Luigi's Box offers support for query-time boosting, allowing you to define conditions that enhance the ranking of products by assigning them higher scores. In the demo below, entering "fender" into the two searchboxes illustrates this functionality. The left searchbox is configured to prioritize results from the "Music" category, while the right searchbox prefers the "Sailors" category.
Notably, the only distinction between the two searchboxes is in the
prefer API parameters they utilize. The left searchbox employs
prefer=main_category_lvl_1:Music, indicating a preference for products in the "Music" category. On the other hand, the right searchbox utilizes
prefer=main_category_lvl_1:Sailors, expressing a preference for products within the "Sailors" category.
Query-time boosting via the
prefer parameter is supported across all Luigi's Box services to provide a consistent user experience:
- Autocomplete API
Autocomplete.js via the
- Search API
Search.js via the
Boosting vs. filtering
Boosting (or preference) should not be conflated with filtering. While boosting influences the ranking order of results, it does not impact the presence or absence of a product in the search results. On the contrary, filtering acts as a pruning mechanism for the result set. If a product fails to meet the specified filters, it is designated as "not found."
For instance, consider a search for 'fender guitar.' The left searchbox, which prioritizes "Sailing," will still display results for the guitar, albeit with a different ranking order. In contrast, the right searchbox will yield no results, as it exclusively filters products from the "Sailors" category, effectively excluding any that do not meet this criterion. This illustrates the distinct roles of boosting in reordering results and filtering in determining the presence or absence of items based on specified criteria.
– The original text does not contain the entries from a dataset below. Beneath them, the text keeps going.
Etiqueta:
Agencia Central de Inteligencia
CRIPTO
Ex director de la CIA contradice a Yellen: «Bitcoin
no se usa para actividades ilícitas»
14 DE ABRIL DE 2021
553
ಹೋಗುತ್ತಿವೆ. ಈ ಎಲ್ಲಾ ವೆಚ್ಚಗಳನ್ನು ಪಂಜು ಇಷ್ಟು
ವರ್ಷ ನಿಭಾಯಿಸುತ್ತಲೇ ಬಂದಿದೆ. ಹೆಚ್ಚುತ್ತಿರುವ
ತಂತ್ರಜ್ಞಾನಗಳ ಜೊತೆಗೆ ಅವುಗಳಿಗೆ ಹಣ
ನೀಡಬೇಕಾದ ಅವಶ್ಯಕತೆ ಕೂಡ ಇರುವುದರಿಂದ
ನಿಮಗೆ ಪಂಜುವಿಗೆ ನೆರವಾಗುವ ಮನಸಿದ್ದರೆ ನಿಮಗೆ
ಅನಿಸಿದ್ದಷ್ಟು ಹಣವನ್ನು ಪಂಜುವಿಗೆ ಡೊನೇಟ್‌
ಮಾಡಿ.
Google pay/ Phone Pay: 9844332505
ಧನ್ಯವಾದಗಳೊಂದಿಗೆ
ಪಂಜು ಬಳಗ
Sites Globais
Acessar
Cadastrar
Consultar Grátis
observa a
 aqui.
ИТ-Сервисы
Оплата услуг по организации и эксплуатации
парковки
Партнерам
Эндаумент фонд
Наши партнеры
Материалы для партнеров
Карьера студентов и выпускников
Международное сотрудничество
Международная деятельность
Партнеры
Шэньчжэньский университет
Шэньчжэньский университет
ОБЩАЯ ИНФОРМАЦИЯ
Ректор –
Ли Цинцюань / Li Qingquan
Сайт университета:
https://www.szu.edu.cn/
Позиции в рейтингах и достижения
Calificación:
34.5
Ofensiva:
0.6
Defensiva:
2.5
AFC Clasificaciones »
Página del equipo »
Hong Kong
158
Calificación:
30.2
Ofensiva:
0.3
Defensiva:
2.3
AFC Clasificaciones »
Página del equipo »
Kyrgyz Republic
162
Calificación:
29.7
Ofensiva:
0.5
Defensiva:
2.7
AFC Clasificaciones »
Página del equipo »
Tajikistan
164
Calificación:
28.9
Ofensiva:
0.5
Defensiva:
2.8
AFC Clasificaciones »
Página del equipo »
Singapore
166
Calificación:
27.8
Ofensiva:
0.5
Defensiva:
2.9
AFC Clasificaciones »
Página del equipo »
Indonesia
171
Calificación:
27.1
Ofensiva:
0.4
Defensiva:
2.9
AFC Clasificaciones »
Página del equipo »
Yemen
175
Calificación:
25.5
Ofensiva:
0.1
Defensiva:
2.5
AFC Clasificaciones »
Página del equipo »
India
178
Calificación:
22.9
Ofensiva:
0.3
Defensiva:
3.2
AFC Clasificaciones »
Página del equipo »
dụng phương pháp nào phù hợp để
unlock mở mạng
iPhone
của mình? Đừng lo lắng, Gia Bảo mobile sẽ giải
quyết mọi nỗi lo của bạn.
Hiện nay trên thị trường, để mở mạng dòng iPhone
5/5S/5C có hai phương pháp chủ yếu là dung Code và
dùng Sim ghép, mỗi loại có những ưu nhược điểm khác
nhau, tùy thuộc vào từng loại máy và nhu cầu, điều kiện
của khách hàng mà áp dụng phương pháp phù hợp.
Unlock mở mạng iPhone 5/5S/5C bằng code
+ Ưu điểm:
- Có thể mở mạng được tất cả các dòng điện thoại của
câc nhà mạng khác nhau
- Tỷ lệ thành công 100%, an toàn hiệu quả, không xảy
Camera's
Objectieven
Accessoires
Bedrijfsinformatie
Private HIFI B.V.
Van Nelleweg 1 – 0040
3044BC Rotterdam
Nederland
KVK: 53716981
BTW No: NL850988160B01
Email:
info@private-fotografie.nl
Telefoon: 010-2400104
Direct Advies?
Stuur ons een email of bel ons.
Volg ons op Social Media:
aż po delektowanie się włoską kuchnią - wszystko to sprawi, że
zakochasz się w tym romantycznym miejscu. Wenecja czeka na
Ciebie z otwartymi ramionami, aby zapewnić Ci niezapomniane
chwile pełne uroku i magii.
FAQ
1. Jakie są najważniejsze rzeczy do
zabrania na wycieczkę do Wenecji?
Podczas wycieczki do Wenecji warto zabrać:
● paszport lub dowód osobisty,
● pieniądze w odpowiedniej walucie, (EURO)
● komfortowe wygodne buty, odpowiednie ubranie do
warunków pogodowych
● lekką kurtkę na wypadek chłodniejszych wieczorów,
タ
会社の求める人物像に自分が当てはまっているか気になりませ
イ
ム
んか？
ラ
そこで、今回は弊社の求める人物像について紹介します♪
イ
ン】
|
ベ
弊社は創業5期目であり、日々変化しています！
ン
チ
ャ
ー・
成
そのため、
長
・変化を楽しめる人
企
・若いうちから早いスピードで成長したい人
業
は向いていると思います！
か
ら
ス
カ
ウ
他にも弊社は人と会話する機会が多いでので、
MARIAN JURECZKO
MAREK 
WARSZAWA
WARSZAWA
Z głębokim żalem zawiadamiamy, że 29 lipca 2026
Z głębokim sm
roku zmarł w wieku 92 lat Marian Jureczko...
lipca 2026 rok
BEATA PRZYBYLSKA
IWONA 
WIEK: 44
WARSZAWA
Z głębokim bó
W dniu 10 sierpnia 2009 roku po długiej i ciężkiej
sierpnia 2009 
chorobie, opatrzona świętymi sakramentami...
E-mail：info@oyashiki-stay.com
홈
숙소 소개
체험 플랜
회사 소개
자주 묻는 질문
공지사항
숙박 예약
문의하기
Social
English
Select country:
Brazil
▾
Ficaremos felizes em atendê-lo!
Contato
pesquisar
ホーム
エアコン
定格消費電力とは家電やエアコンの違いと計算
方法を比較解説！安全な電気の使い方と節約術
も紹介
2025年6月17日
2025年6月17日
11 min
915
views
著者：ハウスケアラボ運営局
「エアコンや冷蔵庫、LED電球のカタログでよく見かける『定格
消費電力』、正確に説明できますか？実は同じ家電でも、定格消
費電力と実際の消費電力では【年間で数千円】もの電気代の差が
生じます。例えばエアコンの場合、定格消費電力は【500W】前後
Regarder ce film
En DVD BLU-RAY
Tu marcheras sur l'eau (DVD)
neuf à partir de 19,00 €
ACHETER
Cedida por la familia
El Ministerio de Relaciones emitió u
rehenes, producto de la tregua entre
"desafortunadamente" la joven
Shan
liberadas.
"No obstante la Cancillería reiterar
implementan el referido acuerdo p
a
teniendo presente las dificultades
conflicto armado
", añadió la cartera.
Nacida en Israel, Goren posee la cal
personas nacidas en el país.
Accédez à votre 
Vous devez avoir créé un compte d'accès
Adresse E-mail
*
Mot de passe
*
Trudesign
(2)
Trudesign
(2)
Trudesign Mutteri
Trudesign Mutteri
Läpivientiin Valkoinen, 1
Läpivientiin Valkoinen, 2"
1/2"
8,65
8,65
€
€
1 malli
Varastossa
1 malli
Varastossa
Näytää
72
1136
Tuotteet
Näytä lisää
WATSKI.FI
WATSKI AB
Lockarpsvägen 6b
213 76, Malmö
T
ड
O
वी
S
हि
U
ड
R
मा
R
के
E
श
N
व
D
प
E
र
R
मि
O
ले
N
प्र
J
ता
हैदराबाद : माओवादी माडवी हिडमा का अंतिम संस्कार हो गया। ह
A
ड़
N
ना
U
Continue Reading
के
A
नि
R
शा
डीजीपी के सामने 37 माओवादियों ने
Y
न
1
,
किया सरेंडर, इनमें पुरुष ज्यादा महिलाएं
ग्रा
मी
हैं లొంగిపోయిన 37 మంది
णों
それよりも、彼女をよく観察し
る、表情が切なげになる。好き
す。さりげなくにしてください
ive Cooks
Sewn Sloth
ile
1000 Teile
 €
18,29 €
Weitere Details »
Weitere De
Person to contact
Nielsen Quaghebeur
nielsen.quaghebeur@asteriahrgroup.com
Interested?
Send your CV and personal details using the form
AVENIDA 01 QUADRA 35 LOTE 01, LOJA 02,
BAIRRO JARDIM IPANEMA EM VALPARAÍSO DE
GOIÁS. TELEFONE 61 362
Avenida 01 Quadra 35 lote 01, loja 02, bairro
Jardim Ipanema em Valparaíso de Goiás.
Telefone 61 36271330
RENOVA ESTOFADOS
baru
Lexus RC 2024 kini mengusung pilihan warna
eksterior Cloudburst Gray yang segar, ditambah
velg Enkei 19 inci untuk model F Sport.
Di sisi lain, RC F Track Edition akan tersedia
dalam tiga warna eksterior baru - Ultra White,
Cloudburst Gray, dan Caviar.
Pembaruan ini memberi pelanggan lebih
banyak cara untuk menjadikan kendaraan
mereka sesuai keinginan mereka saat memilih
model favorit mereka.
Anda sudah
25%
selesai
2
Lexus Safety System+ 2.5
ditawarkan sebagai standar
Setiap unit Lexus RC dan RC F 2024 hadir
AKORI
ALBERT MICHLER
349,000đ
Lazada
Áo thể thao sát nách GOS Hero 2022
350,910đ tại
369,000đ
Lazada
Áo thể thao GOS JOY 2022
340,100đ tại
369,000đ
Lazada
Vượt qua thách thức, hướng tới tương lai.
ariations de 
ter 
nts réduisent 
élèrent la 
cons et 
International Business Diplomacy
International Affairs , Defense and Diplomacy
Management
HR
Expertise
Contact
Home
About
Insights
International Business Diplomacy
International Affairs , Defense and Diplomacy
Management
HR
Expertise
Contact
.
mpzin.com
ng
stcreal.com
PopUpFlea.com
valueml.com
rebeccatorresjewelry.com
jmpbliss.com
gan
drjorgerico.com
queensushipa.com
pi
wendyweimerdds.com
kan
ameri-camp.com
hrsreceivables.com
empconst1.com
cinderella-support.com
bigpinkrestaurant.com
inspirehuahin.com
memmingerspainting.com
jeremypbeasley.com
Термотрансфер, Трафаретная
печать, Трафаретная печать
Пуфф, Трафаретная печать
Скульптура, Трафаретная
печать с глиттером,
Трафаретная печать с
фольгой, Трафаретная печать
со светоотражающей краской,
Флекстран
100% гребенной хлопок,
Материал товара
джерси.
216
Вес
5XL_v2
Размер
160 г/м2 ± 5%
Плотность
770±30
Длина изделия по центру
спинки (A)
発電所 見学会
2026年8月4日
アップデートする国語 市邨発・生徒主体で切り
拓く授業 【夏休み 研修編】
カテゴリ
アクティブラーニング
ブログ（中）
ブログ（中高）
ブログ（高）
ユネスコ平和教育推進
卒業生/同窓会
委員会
Boosting vs. personalisation
Query-time boosting is similar to personalisation in a way that the basic ranking model is being adjusted on-the-fly. The main difference is that personalisation features adjust the ranking dynamically, considering the user's learned preferences and historical interactions. Query-time boosting on the other hand relies on an external instruction where a domain expert has to configure which results should be preferred. In most cases, personalization features effectively cater to user preferences without the need for query-time boosting. Nevertheless, query-time boosting can be valuable, particularly in situations where personalization might face challenges, such as with new users lacking sufficient data or those who reject cookies and thus don't consent to personalization.
Here are some practical examples of when query-time boosting could be beneficial:
Gender-based Boosting in Fashion Domains.
Scenario: Boosting results based on the user's gender.
Conditions: User is logged in, and their gender information is known.
Example: In a fashion domain, results may be boosted to align with the user's gender, providing a more personalized experience.
Scenario: Boosting results based on the currently browsed category.
Example: If a user initiates searches within the "Sailors" category, the system can be configured to explicitly boost results from that category, enhancing relevance for the user.
It's essential to note that using query-time boosting and personalization concurrently is feasible, as they are not mutually exclusive. Even when query-time boosting is applied, personalization continues to operate in the background, ensuring a comprehensive and adaptable user experience.